Here’s what we get per season if we do it with McDavid expected to play approximately 80 games per season, which is the average he’s been hitting since his rookie year.
For five consecutive seasons, McDavid has scored 120 points or higher. He is expected to maintain this level for another five seasons after this, until he turns 30. After that, the age curve starts to quicken as McDavid will likely only have another two to three years above the 100-point pace.
However, that’s a long time at this level of production and that’s what makes 2,000 points possible. more than possible. This drill suggests McDavid can remain a 100-point scorer well into his mid-30s, which is rare, but not far-fetched for someone who is already one of the greatest players of all time. Sidney Crosby, now 35, hit that average last season and is maintaining that average this season. It’s certainly possible for McDavid and that projection is actually conservative, pegging McDavid as “just” a point-per-game player at age 35. If he can keep his production going like Crosby did, the sky really is the limit. These expectations may be conservative.
If McDavid can more or less stay on this path and play until he reaches the age of 40, he will finish his career with 2,237 points – 834 goals and 1,403 assists. He had hit 2,000 sometime during his season at the age of 36, near his 37th birthday. This is a large cushion that gives McDavid plenty of leeway to get in the rarefied air.
Here’s what his trajectory will look like with projected years categorized for important milestones.
McDavid is on his way to hitting 1,000 points before his 27th birthday, somewhere around the 660-game mark. This would make him the fourth fastest player for 1,000 points behind Gretzky (424), Lemieux (513) and Mike Bossy (656). There’s a very real chance that McDavid will be the third fastest player, and he should easily land in the top five, with Gary Currie currently holding that spot at 716 games.

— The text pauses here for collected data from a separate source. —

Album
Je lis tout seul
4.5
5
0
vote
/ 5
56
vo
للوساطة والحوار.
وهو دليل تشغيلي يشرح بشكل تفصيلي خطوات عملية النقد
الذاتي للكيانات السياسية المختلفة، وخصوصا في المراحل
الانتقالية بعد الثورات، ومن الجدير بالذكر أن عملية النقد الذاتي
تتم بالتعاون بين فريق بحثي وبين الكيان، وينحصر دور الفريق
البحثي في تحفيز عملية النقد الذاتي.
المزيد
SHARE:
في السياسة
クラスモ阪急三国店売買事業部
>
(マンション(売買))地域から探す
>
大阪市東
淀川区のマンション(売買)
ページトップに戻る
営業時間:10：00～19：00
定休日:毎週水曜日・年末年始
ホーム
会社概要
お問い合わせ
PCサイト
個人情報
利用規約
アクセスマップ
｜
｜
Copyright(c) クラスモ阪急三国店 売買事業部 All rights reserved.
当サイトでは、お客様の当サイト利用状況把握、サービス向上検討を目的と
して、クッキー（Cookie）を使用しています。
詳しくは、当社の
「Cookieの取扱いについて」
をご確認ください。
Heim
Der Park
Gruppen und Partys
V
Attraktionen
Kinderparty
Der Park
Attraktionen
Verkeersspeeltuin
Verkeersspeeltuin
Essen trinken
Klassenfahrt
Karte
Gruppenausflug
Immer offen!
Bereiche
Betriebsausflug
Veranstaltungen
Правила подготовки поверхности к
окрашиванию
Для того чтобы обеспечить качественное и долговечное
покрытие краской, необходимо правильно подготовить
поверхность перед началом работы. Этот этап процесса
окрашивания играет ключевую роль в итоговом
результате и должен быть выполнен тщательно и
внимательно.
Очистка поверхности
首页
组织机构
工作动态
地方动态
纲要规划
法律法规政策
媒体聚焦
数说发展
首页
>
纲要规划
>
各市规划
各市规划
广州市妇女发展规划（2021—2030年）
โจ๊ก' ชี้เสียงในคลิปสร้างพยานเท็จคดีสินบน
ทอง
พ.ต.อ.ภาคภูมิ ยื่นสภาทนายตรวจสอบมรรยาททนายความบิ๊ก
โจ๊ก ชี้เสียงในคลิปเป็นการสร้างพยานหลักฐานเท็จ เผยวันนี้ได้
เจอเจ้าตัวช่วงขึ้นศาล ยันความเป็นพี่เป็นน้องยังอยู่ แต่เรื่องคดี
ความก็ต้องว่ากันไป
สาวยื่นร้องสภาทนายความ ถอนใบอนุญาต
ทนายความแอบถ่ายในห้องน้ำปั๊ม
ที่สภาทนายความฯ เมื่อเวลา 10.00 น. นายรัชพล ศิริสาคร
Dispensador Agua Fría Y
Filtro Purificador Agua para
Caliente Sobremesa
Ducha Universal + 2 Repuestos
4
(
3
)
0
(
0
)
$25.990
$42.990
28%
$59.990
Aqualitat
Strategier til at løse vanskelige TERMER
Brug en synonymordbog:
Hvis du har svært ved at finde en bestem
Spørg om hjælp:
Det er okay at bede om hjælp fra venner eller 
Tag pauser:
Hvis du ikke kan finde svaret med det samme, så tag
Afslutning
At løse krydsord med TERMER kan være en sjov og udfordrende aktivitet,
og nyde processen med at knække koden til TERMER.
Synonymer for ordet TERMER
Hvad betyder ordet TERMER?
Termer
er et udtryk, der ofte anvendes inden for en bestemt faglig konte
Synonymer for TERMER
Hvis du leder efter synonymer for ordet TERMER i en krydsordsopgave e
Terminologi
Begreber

Getting to 1,000 quickly is what gives McDavid a high chance of potentially hitting the next few milestones. He must reach 1,500 before his 1,000th game of his 30-year-old season, leaving plenty of grandstand for the final 500 points. The math is very much in favor of MacDavid.
But it takes more than math and projection to break down milestones and there’s a reason no one else has gotten there. McDavid is an icon for generations, but the NHL is a grind where nothing gets delivered. Health is a huge factor in figuring out where McDavid lands once the dust settles on his illustrious career, and his health is far from a guarantee.
So far, McDavid is healthy, missing quite a few games since his freak accident in his rookie season. Maintaining his health throughout his presidency has provided a huge advantage in the trophy hunt, but he will have to go on for another decade for all of this to be possible. With good health (and a non-league break), Crosby was likely the second to join the 2,000-point club, missing nearly 350 points during the start of his career.
McDavid has been luckier in this area and he’s also luckier when it comes to the recording environment. The NHL has had an offensive boom over the past five years in conjunction with McDavid’s peak years. It’s a change Crosby never capitalized on, and it gives McDavid some extra boost to his career total.
There are a lot of external factors that make 2,000 points possible for McDavid, but at the end of the day it’s the biggest factor.
It’s that guy. He is the greatest player in the world and indeed one of the greatest players of all time. He has a knack for making something that feels almost inconceivable not just possible, but possible.
When all is said and done, McDavid should be the second NHL player to 2,000 points. He’s going to need some luck on his side to get there, but with the way he’s headed, it feels like a matter of when, not if. Enjoy greatness.